Federal "Doing What Works" Website for Dissemination of Best Education Practices Suspended Abruptly Without Explanation

An important website for helping disseminate best education practices identified by the federal What Whats Clearinghouse has abrubtly suspended without explanation.  The "Doing What Works" website was a companion to the Institute for Educational Sciences' "What Works Clearinghouse" that evaluate educational practices regarding a stringent evaluation model.  While the WWC is very good at evaluating practices (some would argue the point their standards miss many worthy practices), they were not as user-friendly to understand "how" to implement the practices that they deemed worthy.  Doing What Works was a website sponsored by the U.S. Department of Education and developed by the Innovation Studies Program at WestEd in partnership with American Institutes for Research and RMC Research Corporation.

The Department of Education sent the following email to those on the mailing list for the Doing What Works website:

From: “U.S. Department of Education”
Subject: Update on the Doing What Works Website
Date: September 20, 2013 8:29:36 PM EDT
Dear subscriber:  The U.S. Department of Education has suspended operation of the Doing What Works website. We sincerely regret this unfortunate event. You can still acquire many DWW media and materials through other channels. Please email dww@wested.org for specific instructions on how you can gain access to DWW media and materials.  Sincerely, The DWW Team

Key web links for this news:

  1. Report of the website closing by the Washington Post Online  From the author:  "I won’t mention the irony in the fact that department spends millions on school reform that has no proven record of success but ran out of cash for its Doing What Works website."
  2. Link to an archieved copy of the Doing What Works website.  The website has now been erased without even a single web page directing people to other sources.  This "Wayback Machine" archive records every web page ever posted.  They archived so far 240 billion web pages.
  3. Link to official Facebook page for Doing What Works
  4. Link to official Facebook page for Doing What Works
  5. Cosponsor WestED's announcement about suspending Doing What Works

Why is it important to note the demise of the DWW website?

The federal government spends hundreds of millions each year on funding grant programs in the Department of Education and other agencies.  The Government is very effective in spending enormous amounts of money, but lacks a coherent, sophisticated system to disseminate the lessons learned from the money spent.  The What Works Clearinghouse is effective at evaluating educational practices in K-12 education, but ignores postsecondary education.  However, WWC is not focused on providing easily understood and user friendly reports, videos, sample curriculum, and the like to implement the education practices that meet their standards.  Just sending us to "Google" is not an answer for understanding how to implement best education practices.  Last time I used the search words  "best", "education", and "practices" Google identified 274 million web pages.

A simple solution

When the government awards grants to education institutions, they allow them to charge "indirect costs" to the government for the costs to spend the grant money.  The argument is that the institution has to pay for the basic services (utilitis, bookkeeping, laboratories for experiments, etc) to host the project.  The government limits these indirect costs to perhaps eight percent for a grant from the Dept of Education and as high as 40 percent from the scientific agencies.  The government agrees it is part of the cost of doing business and permits the charges.
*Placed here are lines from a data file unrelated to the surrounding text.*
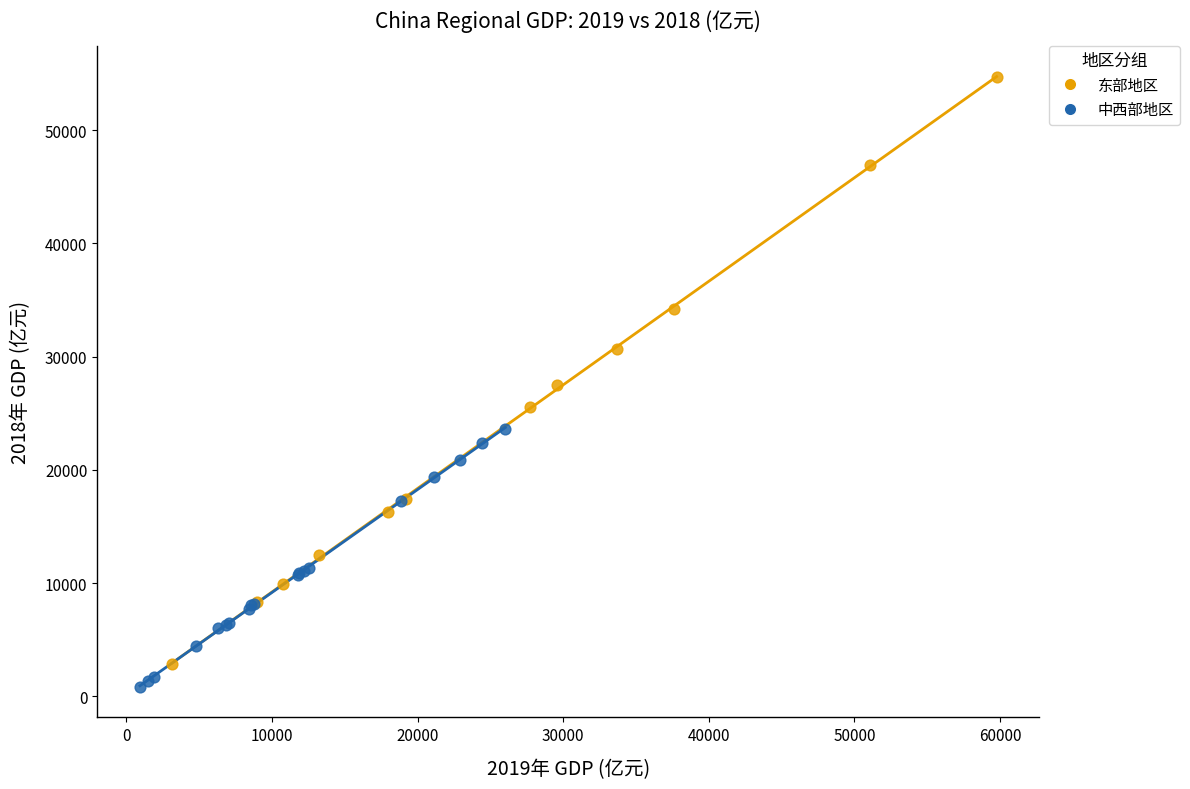

Which series has the widest spread of Y values?

东部地区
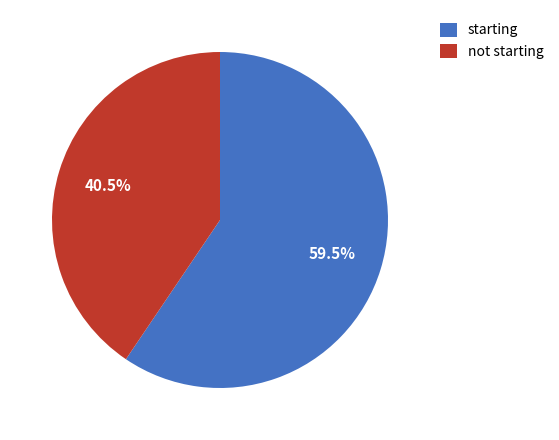

Which slice is the largest?

starting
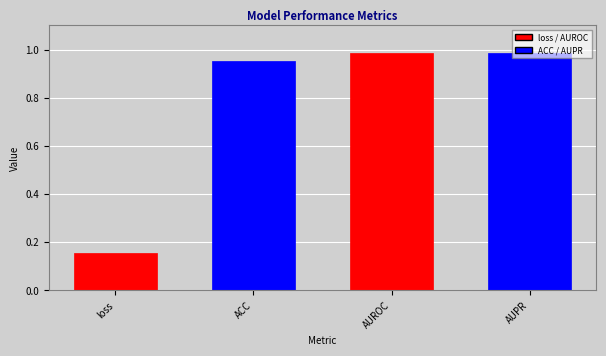

Which label corresponds to the smallest value in the chart?

loss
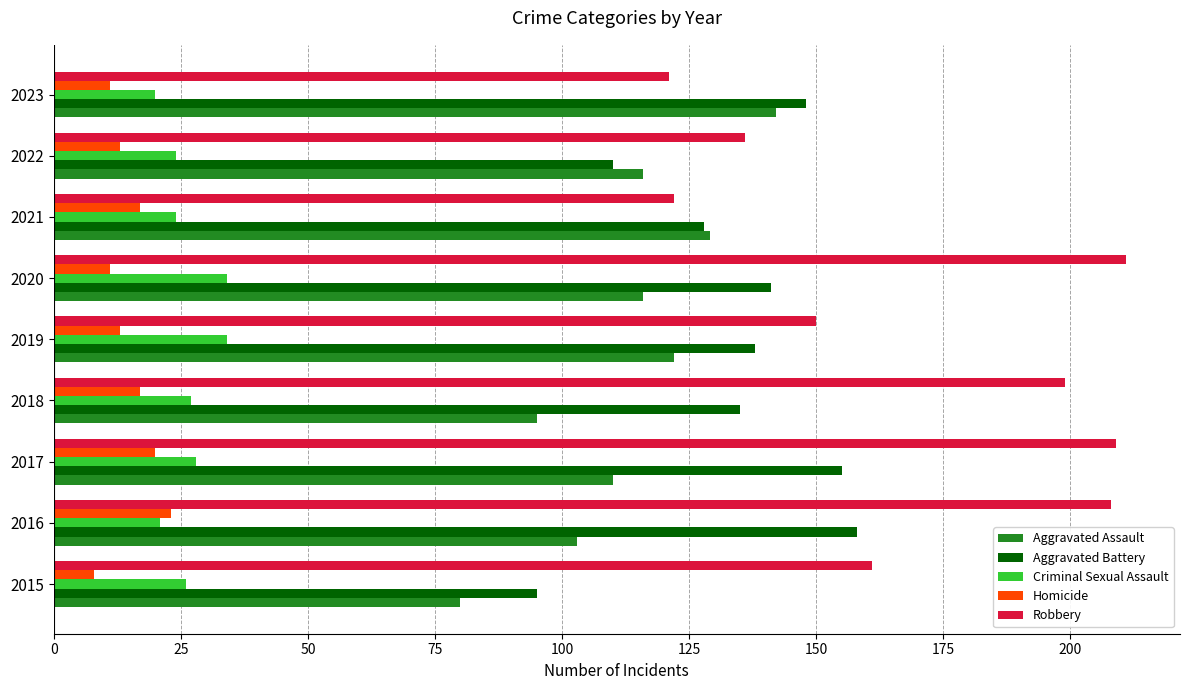

What is the average value of the Aggravated Assault series?

113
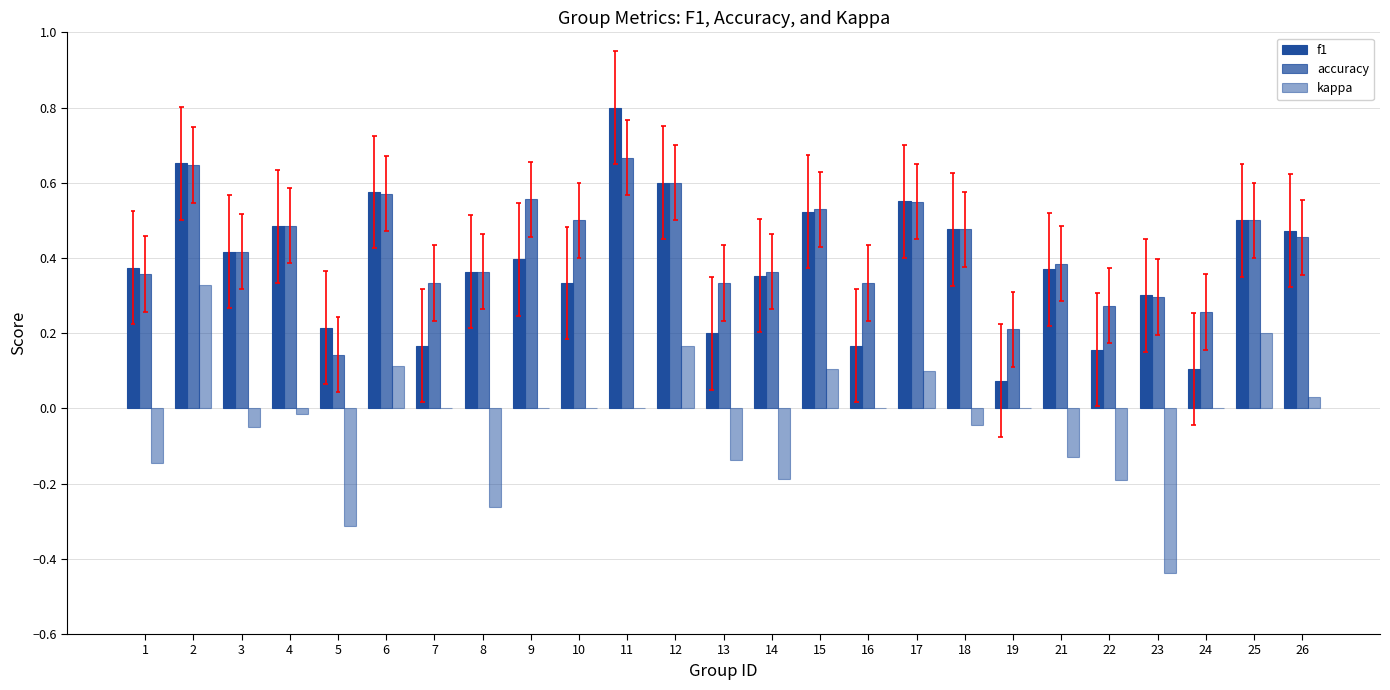

Reading right to left, what are all the values shown in this chart?

f1: 26=0.5	25=0.5	24=0.1	23=0.3	22=0.2	21=0.4	19=0.1	18=0.5	17=0.6	16=0.2	15=0.5	14=0.4	13=0.2	12=0.6	11=0.8	10=0.3	9=0.4	8=0.4	7=0.2	6=0.6	5=0.2	4=0.5	3=0.4	2=0.7	1=0.4
accuracy: 26=0.5	25=0.5	24=0.3	23=0.3	22=0.3	21=0.4	19=0.2	18=0.5	17=0.6	16=0.3	15=0.5	14=0.4	13=0.3	12=0.6	11=0.7	10=0.5	9=0.6	8=0.4	7=0.3	6=0.6	5=0.1	4=0.5	3=0.4	2=0.6	1=0.4
kappa: 26=0.0	25=0.2	24=0.0	23=-0.4	22=-0.2	21=-0.1	19=0.0	18=-0.0	17=0.1	16=0.0	15=0.1	14=-0.2	13=-0.1	12=0.2	11=0.0	10=0.0	9=0.0	8=-0.3	7=0.0	6=0.1	5=-0.3	4=-0.0	3=-0.1	2=0.3	1=-0.1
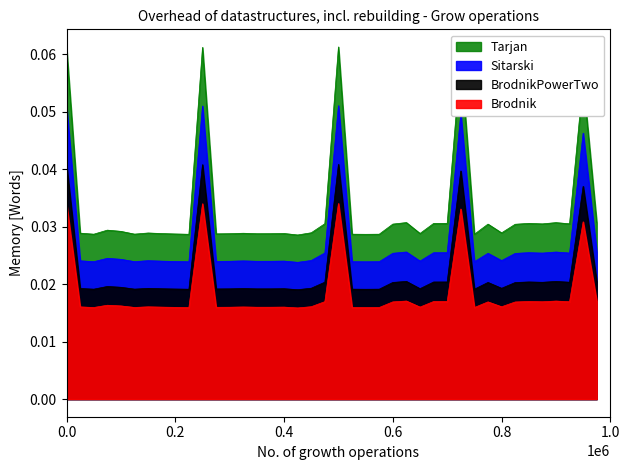

The chart shows a value of 0.0 at 27. True or false?

False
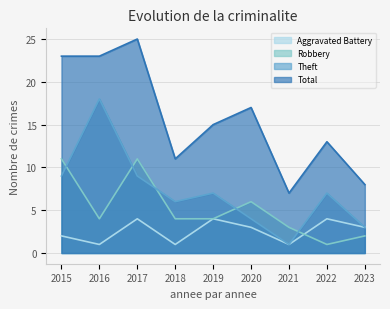

What is the difference between the maximum and minimum values in the Theft series?

17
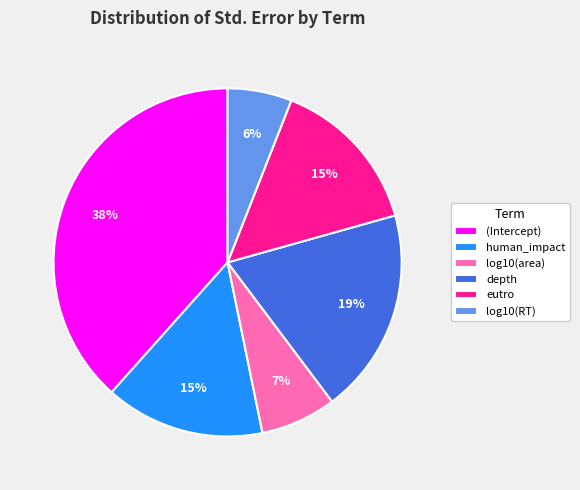

To the nearest percent, what portion does depth represent?

19%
Why doesn't the government add their own "indirect cost" to grants that go to education institutions?  Hold back one or two percent of the annual appropriation for a grant program and use that to fund a sophisticated best education practices center that provides a user-friendly means to help people implement best education practices.  Why not spends a penny or two on the dollar to help people implement what already has been learned?

An example of this approach is a small pilot project I am involved with.  I lead a team of volunteers who have created a pilot best education practice center focused on college readiness and college success approaches.  It is cosponsored by the University of Minnesota and the Mid-America Association of Educational Program Personnel (MAEOPP), a regional association representing professionals involved with TRiO and GEAR UP programs.  Click on this link for the MAEOPP Cener for Best Education Practices.  If a group of volunteers can create something like this with next to no budget, what could be created if something more sophisticated was funded with that one or two percent hold back  of grant funds from the govenment?